WORK REQUIRED:
Beginning with the first line below, retype exactly each line through the one containing "minutes and can’t figure any of". Leave out all pictures.

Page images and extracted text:
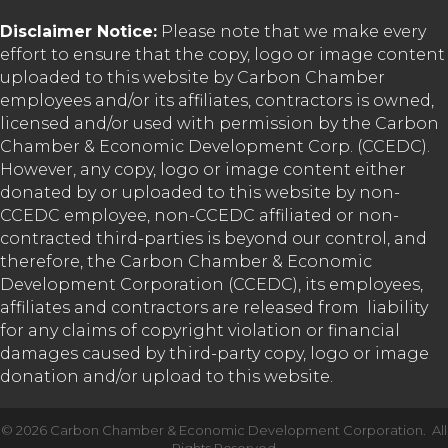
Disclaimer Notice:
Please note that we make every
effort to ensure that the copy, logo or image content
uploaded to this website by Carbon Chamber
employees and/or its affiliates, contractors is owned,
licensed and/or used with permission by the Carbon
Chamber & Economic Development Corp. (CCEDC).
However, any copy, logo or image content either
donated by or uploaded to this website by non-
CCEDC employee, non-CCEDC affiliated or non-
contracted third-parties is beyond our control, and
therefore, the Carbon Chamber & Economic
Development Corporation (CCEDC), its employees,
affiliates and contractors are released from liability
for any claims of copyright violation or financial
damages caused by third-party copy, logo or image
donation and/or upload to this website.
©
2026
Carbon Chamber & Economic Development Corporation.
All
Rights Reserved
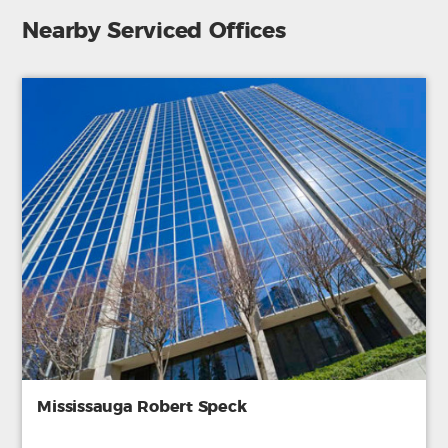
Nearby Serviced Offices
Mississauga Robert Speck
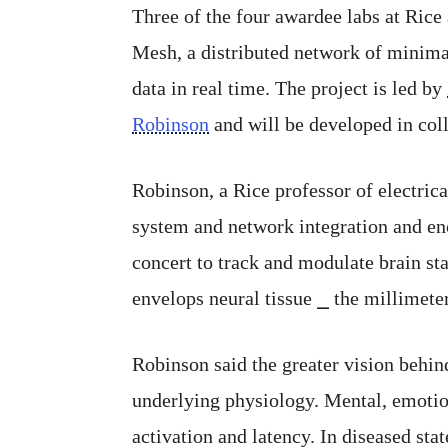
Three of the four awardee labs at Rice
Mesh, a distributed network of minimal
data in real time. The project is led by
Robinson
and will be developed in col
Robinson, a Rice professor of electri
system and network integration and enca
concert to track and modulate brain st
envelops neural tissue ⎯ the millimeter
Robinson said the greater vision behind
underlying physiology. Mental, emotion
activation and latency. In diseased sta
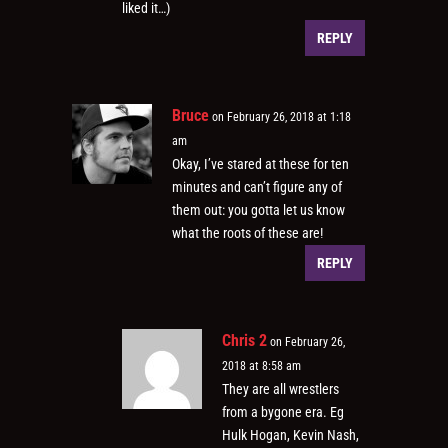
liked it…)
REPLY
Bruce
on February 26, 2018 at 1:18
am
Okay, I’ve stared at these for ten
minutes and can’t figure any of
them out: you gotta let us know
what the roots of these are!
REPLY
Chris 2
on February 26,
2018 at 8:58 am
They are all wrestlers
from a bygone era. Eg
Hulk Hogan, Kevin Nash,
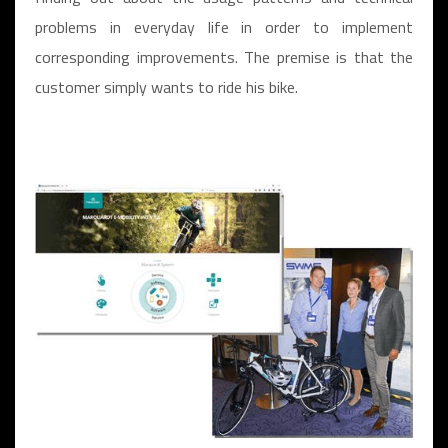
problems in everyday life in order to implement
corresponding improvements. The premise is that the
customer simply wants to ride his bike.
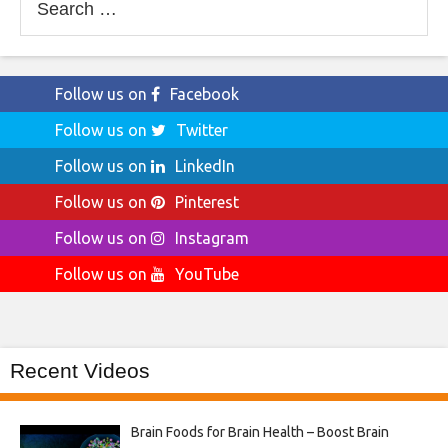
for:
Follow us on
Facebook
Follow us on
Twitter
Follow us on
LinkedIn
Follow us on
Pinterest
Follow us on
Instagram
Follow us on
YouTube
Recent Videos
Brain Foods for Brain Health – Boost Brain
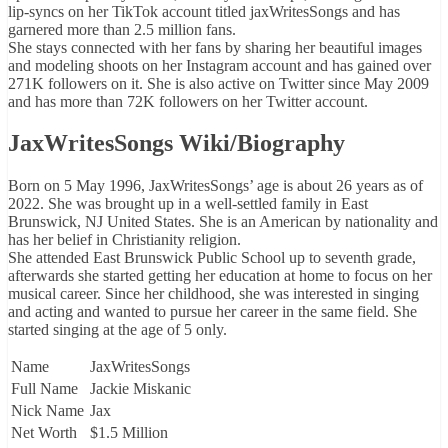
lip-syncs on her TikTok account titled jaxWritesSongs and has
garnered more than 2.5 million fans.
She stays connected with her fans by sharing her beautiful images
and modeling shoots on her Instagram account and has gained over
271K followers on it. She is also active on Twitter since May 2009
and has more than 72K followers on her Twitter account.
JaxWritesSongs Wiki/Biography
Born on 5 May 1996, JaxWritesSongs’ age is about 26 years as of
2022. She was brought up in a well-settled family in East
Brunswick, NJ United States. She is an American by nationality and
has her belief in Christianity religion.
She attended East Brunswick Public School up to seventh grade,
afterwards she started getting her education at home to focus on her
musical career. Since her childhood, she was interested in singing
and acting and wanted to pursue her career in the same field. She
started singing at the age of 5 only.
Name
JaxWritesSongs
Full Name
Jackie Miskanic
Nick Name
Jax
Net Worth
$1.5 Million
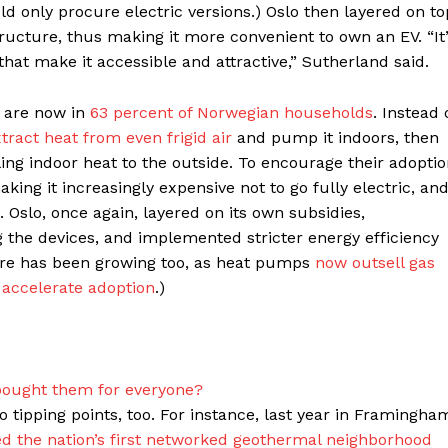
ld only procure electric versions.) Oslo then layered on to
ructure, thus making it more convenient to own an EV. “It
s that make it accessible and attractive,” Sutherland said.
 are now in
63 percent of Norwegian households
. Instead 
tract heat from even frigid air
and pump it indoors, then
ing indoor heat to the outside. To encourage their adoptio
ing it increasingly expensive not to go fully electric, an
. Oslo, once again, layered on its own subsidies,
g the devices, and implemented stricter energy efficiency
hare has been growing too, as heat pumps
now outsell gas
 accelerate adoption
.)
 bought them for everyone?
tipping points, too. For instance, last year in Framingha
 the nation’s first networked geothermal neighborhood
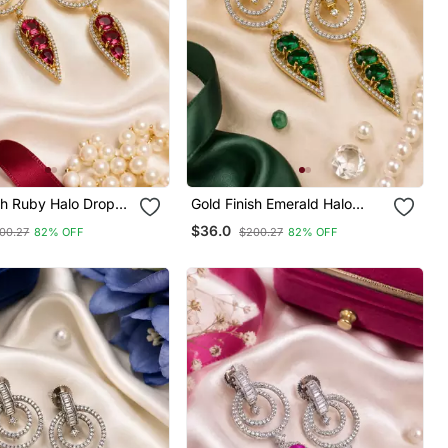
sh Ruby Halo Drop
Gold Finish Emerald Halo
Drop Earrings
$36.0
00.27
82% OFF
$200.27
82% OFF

ANSWER TO THIS PROBLEM:
Disclaimer Notice:
Please note that we make every
effort to ensure that the copy, logo or image content
uploaded to this website by Carbon Chamber
employees and/or its affiliates, contractors is owned,
licensed and/or used with permission by the Carbon
Chamber & Economic Development Corp. (CCEDC).
However, any copy, logo or image content either
donated by or uploaded to this website by non-
CCEDC employee, non-CCEDC affiliated or non-
contracted third-parties is beyond our control, and
therefore, the Carbon Chamber & Economic
Development Corporation (CCEDC), its employees,
affiliates and contractors are released from liability
for any claims of copyright violation or financial
damages caused by third-party copy, logo or image
donation and/or upload to this website.
©
2026
Carbon Chamber & Economic Development Corporation.
All
Rights Reserved
Nearby Serviced Offices
Mississauga Robert Speck
Three of the four awardee labs at Rice
Mesh, a distributed network of minimal
data in real time. The project is led by
Robinson
and will be developed in col
Robinson, a Rice professor of electri
system and network integration and enca
concert to track and modulate brain st
envelops neural tissue ⎯ the millimeter
Robinson said the greater vision behind
underlying physiology. Mental, emotion
activation and latency. In diseased sta
liked it…)
REPLY
Bruce
on February 26, 2018 at 1:18
am
Okay, I’ve stared at these for ten
minutes and can’t figure any of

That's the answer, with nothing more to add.